Futures on the S&P 500 Index increased 0.2 per cent, while contracts on the Nasdaq 100 climbed 0.7 per cent as Apple shares jumped almost 7 per cent in after-market New York trading.

Apple's boost contrasted with an 11 per cent after-market slide in Twitter Inc, which forecast third-quarter revenue that fell short of analyst estimates.

Earnings have been in focus this week, with results from Mitsubishi Motors Corp. and Nintendo Co slated for release in Tokyo on Wednesday.

After a two-day, 1.4 per cent advance, the yen weakened to 105.57 per dollar.

Mr Abe's stimulus plan will include 13 trillion yen in "fiscal measures," according to Jiji News, without specifying what that meant. There was no report of how much of the package would be new spending. Mr Abe, speaking in the southern city of Fukuoka on Wednesday, said the package would be compiled next week, Kyodo said.

Japan's Topix stock index has risen more than 9 per cent since the election victory and the yen has weakened almost 5 per cent amid anticipation over the plan. The stimulus plan comes ahead of the BOJ's policy meeting that ends Friday.

"The key is whether the BOJ will surprise us again on Friday," Alex Wong, director of asset management at Ample Capital in Hong Kong, said on Bloomberg Radio's First Word Asia program.

"The Japanese central bank has surprised the market several times in the past few years so they are a little bit unpredictable."

The Australian dollar jumped, then erased gains, after data showed inflation quickened. The currency dropped 0.3 per cent after rallying as much as 0.9 per cent. The trimmed mean gauge of consumer prices rose 0.5 per cent in the quarter ending June from the previous three months, the statistics bureau reported.

Australia's central bank, in its minutes of its July meeting, signaled it was keeping its policy options open. Policy makers, who left the benchmark cash rate unchanged at a record low of 1.75 per cent last month, make their next decision on borrowing costs on Aug. 2.

"The lift in the Australian dollar quickly faded because there is still a reasonable risk of a RBA rate cut next week," said Joseph Capurso, a senior currency strategist in Sydney at Commonwealth Bank of Australia. Commentary after the Fed meeting "is more important for the short-term Aussie outlook. The Fed risks being more optimistic than their June statement, and that could help push the Australian dollar lower into the week's end."

New Zealand's currency fell 0.2 per cent.
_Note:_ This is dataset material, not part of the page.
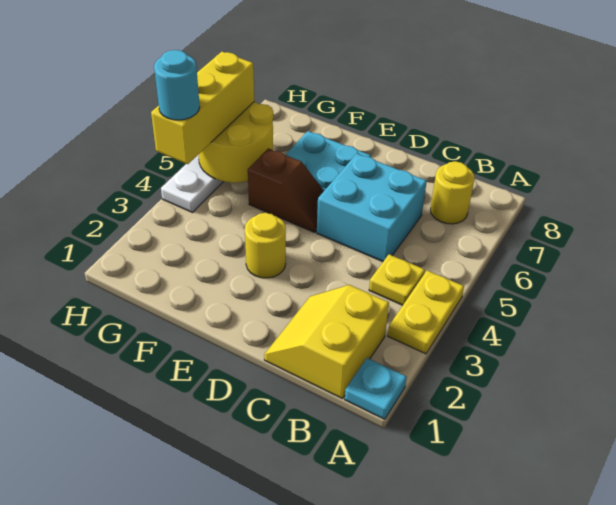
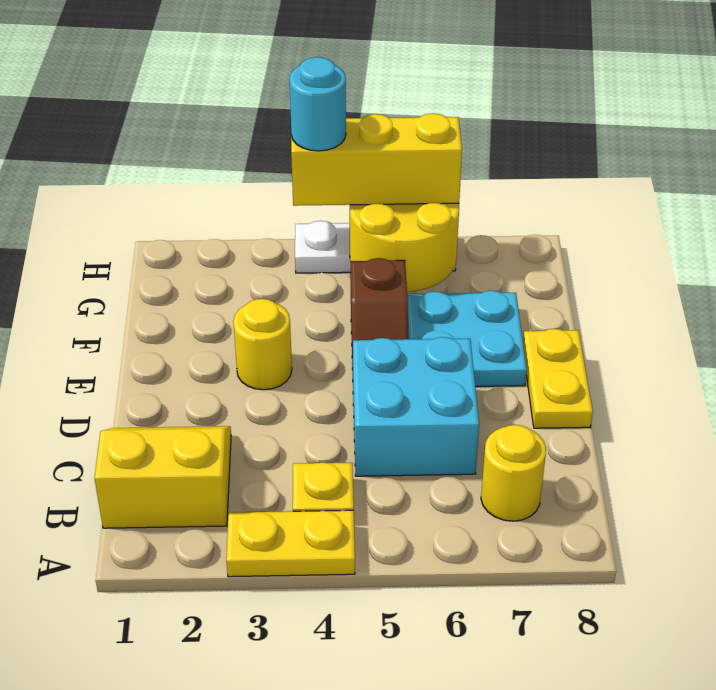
cyan plate A1 level 1 -> none
none -> yellow plate D8:E8 level 1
The Bloomberg Dollar Spot Index, a gauge of the greenback against 10 major peers, added 0.1 per cent following Tuesday's 0.3 per cent drop.

West Texas Intermediate crude slipped 0.3 per cent, extending losses at its lowest price since April 25 as industry data indicated supplies at the main Cushing oil hub in the US rose to a seasonal record.

"The general driver behind the negativity seems to be the excess crude and gasoline stockpiles," Angus Nicholson, a markets analyst at IG Ltd in Melbourne, said by phone.

"The market is very much in a down trend and it doesn't look like it's going to reverse at the moment. There is some key technical support around US$40 a barrel."

Gold for immediate delivery, regarded as a haven along with the yen and government bonds, declined 0.2 per cent to US$1,325.80, falling for the third time in four days.